─── RECORDED DATA

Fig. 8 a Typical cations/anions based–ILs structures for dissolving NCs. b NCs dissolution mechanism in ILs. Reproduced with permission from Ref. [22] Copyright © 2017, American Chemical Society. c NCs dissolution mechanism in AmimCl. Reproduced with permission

──────
─── RECORDED DATA

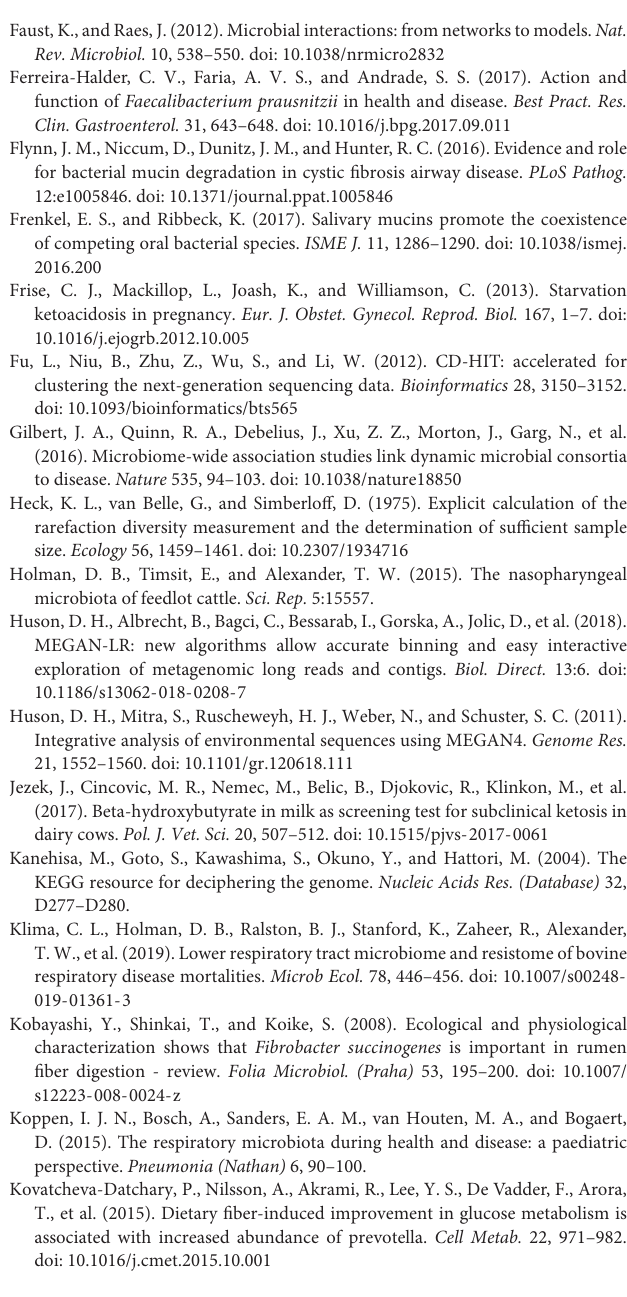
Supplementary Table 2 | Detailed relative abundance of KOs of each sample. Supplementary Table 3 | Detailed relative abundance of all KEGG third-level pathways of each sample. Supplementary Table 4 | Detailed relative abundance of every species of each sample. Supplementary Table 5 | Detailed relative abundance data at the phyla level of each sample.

──────
─── RECORDED DATA

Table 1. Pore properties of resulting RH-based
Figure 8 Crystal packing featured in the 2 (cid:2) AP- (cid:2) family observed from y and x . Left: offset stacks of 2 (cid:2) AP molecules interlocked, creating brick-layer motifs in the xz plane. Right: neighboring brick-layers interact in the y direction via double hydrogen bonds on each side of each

──────

### PROBLEM STATEMENT
Please give an exact copy of the entries above, from the line with "Table 1. Pore" down to the line with "Figure 8 Crystal", inclusive, and nothing else.

### EXERCISE OUTPUT
Table 1. Pore properties of resulting RH-based
Figure 8 Crystal packing featured in the 2 (cid:2) AP- (cid:2) family observed from y and x . Left: offset stacks of 2 (cid:2) AP molecules interlocked, creating brick-layer motifs in the xz plane. Right: neighboring brick-layers interact in the y direction via double hydrogen bonds on each side of each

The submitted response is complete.